Цитируемый отрывок =>
*****

Дядя вообще не любил писать. Насколько легко и хорошо он говорил, настолько трудно давалось ему изложение своих мыслей на бумаге. Часто он задумывал очень интересные статьи, с увлечением излагал их Короленко и тете, а приступить к писанию не мог, мучился, сердился, но не в состоянии был преодолеть отвращения к перу.
Однажды ему была заказана из Петербурга ответственная статья о Чернышевском для крупного издания «Эпоха великих реформ». Собрав весь материал, обдумав все до малейших деталей, он рассказал Владимиру Галактионовичу и тете весь ход своих мыслей, но писать не начинал. Несколько недель он ходил по комнате, уверял, что болен и ему придется отказаться от статьи.
Короленко называл эту болезнь, возникающую перед каждой серьезной работой, «статейная инфлуэнца».
Мы с тетей так привыкли к периодическим дядиным заболеваниям, что не придавали им значения и не беспокоились.
Тетя, напротив, хворала очень редко, почти никогда. Но если это случалось, я впадала в настоящую панику, боялась за нее невыносимо. Когда дядя уходил, я садилась возле ее постели и не отходила ни на шаг. Она много спала в болезни и притом совершенно беззвучно. Я не сводила с нее глаз, и мне казалось, что она уже не дышит. Дрожа от ужаса, я, наконец, не выдерживала, зажигала свечку и подносила ее к самому тетиному лицу. Мне хотелось убедиться, что она еще жива. Я придвигала свечу так близко, что чуть не обжигала тетю. Я хитрила сама с собой, понимая, что этим разбужу ее, но именно этого я ведь и добивалась.

*****

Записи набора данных
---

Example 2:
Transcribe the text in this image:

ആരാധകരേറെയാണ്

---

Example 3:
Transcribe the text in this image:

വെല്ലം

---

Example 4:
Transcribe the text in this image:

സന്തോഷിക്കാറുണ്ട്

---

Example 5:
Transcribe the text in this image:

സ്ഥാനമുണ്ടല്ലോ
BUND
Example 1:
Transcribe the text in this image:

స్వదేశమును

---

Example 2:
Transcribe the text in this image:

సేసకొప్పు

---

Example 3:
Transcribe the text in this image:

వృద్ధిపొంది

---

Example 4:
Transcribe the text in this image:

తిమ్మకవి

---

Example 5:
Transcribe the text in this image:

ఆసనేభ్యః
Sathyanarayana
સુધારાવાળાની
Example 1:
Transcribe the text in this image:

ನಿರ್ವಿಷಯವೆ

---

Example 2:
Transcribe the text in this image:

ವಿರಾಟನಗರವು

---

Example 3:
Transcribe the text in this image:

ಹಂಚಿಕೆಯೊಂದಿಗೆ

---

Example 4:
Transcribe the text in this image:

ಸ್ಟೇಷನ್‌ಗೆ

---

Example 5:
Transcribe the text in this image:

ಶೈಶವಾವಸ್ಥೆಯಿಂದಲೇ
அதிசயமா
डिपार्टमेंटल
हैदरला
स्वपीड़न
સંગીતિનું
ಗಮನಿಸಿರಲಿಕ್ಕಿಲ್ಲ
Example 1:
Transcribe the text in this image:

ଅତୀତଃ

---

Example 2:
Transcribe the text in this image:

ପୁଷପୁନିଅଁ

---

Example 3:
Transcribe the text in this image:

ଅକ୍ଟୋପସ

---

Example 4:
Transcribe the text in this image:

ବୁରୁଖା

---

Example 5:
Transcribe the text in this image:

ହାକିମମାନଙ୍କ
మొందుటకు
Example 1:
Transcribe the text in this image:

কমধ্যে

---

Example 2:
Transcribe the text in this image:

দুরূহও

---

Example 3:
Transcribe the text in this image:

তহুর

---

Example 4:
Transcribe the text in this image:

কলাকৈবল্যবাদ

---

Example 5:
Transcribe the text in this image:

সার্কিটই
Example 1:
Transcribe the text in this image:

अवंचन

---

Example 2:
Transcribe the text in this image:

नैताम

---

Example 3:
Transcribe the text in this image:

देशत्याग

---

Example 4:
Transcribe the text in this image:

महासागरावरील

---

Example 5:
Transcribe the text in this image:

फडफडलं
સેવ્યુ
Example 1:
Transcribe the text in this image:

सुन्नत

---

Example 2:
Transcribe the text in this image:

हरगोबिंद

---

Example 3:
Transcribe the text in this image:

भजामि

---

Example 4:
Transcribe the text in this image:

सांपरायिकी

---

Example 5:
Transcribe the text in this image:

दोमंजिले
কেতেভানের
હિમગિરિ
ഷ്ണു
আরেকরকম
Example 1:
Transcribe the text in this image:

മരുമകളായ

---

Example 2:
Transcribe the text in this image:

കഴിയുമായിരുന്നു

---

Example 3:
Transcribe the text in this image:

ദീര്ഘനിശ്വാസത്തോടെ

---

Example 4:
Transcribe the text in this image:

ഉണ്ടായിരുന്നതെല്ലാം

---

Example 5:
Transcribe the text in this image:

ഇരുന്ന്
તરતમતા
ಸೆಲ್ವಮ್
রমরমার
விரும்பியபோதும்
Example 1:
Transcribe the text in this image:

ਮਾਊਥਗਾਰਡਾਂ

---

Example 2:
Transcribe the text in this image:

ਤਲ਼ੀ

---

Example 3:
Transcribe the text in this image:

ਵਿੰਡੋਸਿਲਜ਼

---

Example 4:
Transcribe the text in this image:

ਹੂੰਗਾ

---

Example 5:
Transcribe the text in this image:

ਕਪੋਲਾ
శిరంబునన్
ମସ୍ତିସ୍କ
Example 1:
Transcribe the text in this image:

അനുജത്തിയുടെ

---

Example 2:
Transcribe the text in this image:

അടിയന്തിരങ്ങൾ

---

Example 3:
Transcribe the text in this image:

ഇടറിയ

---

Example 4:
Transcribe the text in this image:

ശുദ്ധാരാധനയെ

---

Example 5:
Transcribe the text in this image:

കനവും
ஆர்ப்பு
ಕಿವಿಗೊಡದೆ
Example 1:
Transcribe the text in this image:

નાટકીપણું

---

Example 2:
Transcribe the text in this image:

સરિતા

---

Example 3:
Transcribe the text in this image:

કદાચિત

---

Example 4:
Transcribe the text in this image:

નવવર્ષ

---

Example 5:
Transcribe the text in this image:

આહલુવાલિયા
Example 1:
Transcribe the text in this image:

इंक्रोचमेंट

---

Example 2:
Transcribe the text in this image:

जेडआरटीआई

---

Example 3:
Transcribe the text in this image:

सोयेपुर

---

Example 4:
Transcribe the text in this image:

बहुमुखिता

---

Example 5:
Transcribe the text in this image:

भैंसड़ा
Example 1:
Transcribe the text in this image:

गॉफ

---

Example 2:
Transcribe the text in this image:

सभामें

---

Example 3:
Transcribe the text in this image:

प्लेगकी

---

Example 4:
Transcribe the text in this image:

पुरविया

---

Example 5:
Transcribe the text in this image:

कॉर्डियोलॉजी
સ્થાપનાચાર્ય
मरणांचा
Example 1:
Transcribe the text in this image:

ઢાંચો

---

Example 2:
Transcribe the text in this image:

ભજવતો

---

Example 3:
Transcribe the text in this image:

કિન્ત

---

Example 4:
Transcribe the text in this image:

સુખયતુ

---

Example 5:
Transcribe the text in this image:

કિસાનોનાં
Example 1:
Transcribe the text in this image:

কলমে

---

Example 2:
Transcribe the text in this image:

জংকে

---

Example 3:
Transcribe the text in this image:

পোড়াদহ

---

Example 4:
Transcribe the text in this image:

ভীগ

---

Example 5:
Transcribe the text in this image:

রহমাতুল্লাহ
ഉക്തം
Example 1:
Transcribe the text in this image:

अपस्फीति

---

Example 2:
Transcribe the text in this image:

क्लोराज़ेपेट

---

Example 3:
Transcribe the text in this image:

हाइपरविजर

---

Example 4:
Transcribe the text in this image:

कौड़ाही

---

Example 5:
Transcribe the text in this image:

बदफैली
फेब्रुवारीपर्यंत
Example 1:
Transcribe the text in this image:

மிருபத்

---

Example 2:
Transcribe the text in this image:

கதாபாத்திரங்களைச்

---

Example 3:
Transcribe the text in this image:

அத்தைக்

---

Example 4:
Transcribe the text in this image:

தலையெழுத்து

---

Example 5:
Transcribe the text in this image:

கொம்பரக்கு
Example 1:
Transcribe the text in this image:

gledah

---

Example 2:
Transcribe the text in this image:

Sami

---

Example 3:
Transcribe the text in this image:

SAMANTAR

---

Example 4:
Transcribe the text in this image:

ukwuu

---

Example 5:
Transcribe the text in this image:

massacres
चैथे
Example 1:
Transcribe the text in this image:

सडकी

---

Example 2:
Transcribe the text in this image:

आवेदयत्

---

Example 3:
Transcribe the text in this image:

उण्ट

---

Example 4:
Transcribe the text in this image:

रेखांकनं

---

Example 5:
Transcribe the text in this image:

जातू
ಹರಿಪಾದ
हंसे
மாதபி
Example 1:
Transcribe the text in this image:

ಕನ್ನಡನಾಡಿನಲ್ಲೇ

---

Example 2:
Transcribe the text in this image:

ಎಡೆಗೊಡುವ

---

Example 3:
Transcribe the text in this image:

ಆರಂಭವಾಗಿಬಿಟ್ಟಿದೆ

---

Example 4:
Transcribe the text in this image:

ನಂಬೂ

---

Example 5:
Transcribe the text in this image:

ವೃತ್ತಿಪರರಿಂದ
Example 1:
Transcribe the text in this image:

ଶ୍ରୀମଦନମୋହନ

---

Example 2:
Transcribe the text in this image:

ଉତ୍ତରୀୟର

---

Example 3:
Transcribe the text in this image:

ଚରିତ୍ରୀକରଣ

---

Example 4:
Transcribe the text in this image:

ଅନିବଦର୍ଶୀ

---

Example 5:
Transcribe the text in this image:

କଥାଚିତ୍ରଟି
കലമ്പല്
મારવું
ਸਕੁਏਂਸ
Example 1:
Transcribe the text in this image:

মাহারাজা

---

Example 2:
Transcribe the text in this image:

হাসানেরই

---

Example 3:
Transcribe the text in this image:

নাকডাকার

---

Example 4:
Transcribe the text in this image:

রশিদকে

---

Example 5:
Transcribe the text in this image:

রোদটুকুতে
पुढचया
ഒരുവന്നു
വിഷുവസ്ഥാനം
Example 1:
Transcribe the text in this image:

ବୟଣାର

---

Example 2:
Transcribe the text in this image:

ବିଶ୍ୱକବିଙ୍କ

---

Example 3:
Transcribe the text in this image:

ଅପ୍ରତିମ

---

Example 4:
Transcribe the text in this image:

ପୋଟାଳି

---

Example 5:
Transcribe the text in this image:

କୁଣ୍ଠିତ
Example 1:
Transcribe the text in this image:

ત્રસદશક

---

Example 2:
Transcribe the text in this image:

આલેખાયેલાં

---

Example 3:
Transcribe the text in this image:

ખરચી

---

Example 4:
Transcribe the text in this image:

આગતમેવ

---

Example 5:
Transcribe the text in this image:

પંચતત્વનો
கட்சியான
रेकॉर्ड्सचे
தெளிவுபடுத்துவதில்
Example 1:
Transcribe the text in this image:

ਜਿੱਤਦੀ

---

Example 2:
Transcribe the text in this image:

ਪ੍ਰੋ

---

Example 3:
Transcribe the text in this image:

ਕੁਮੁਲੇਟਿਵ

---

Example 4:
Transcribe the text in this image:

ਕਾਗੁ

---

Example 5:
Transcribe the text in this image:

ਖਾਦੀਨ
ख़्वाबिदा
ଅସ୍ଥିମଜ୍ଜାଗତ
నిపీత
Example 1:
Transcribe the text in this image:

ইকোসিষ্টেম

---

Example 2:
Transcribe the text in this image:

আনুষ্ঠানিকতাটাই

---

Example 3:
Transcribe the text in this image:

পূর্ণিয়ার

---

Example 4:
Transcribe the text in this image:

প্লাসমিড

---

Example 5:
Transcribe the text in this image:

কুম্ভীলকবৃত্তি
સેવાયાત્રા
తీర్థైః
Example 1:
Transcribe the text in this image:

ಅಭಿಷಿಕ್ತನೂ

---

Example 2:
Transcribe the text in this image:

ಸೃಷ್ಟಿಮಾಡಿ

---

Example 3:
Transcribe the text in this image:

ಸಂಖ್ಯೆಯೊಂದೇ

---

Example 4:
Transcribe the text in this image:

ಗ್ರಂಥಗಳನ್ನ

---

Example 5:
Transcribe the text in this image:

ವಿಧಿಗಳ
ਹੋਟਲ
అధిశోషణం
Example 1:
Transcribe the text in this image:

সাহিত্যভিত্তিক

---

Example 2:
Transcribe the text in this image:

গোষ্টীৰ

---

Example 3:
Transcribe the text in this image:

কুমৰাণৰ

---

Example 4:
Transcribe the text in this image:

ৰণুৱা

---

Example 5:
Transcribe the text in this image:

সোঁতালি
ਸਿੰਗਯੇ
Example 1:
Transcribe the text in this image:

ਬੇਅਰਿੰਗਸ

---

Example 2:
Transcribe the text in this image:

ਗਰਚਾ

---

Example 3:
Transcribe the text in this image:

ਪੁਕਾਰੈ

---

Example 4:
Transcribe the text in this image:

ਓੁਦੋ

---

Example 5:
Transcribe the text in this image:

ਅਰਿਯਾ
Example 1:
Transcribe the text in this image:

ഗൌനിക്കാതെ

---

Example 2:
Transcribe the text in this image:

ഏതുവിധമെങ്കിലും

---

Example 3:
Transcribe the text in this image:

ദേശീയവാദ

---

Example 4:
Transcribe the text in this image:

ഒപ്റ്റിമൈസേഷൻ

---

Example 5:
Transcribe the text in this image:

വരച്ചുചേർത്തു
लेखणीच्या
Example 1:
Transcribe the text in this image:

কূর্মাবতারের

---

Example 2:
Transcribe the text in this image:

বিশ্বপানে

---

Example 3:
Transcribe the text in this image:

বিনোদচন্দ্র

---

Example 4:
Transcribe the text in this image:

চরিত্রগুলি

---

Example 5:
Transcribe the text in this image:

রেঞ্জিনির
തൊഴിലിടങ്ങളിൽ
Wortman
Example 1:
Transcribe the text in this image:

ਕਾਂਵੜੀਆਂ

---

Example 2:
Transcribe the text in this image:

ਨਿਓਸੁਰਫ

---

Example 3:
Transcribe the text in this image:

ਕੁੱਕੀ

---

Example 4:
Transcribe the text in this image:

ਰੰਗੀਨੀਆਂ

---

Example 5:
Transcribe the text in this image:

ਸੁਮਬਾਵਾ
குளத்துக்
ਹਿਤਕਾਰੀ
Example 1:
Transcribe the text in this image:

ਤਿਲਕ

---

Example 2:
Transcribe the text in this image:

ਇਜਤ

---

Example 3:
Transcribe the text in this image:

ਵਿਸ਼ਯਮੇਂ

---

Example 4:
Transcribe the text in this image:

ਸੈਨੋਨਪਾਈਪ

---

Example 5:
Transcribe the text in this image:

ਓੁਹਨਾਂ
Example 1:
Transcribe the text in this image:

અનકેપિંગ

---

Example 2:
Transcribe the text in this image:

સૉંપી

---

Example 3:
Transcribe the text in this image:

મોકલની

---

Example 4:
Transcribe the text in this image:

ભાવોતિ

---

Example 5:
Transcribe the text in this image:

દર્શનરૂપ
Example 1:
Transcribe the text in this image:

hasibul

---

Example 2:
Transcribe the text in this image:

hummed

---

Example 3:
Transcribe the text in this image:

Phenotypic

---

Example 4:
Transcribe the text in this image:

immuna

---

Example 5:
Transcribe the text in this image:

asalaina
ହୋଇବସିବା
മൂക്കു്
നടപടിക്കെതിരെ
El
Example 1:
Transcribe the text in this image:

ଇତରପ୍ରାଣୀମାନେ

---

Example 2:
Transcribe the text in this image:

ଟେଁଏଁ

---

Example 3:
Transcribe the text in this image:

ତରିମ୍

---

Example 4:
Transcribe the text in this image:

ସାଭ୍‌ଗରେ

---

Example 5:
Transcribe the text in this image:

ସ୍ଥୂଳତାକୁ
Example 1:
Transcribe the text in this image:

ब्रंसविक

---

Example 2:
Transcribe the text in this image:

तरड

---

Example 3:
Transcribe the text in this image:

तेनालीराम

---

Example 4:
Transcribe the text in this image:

*****

Вопросы для разбора =>
(A) Как, согласно отрывку, Короленко называл болезнь, возникавшую у дяди перед каждой серьезной работой?
(B) Замените в отрывке «Короленко» на «Владимиру Галактионовичу» и приведите текст от слов «Дядя вообще не» до слов «отвращения к перу.».
(C) Определите, соответствуют ли отрывку следующие утверждения, и для каждого ответьте «да» или «нет», приведя решающие слова отрывка: (i) статью о Чернышевском дяде заказали из Петербурга; (ii) тетя болела часто; (iii) во время болезни тетя спала беззвучно.

Ваши ответы =>
(A) Он называл ее «статейная инфлуэнца».

(B)
Дядя вообще не любил писать. Насколько легко и хорошо он говорил, настолько трудно давалось ему изложение своих мыслей на бумаге. Часто он задумывал очень интересные статьи, с увлечением излагал их Владимиру Галактионовичу и тете, а приступить к писанию не мог, мучился, сердился, но не в состоянии был преодолеть отвращения к перу.

(C)
(i) Да: «Однажды ему была заказана из Петербурга ответственная статья о Чернышевском».
(ii) Нет: «Тетя, напротив, хворала очень редко, почти никогда».
(iii) Да: «Она много спала в болезни и притом совершенно беззвучно».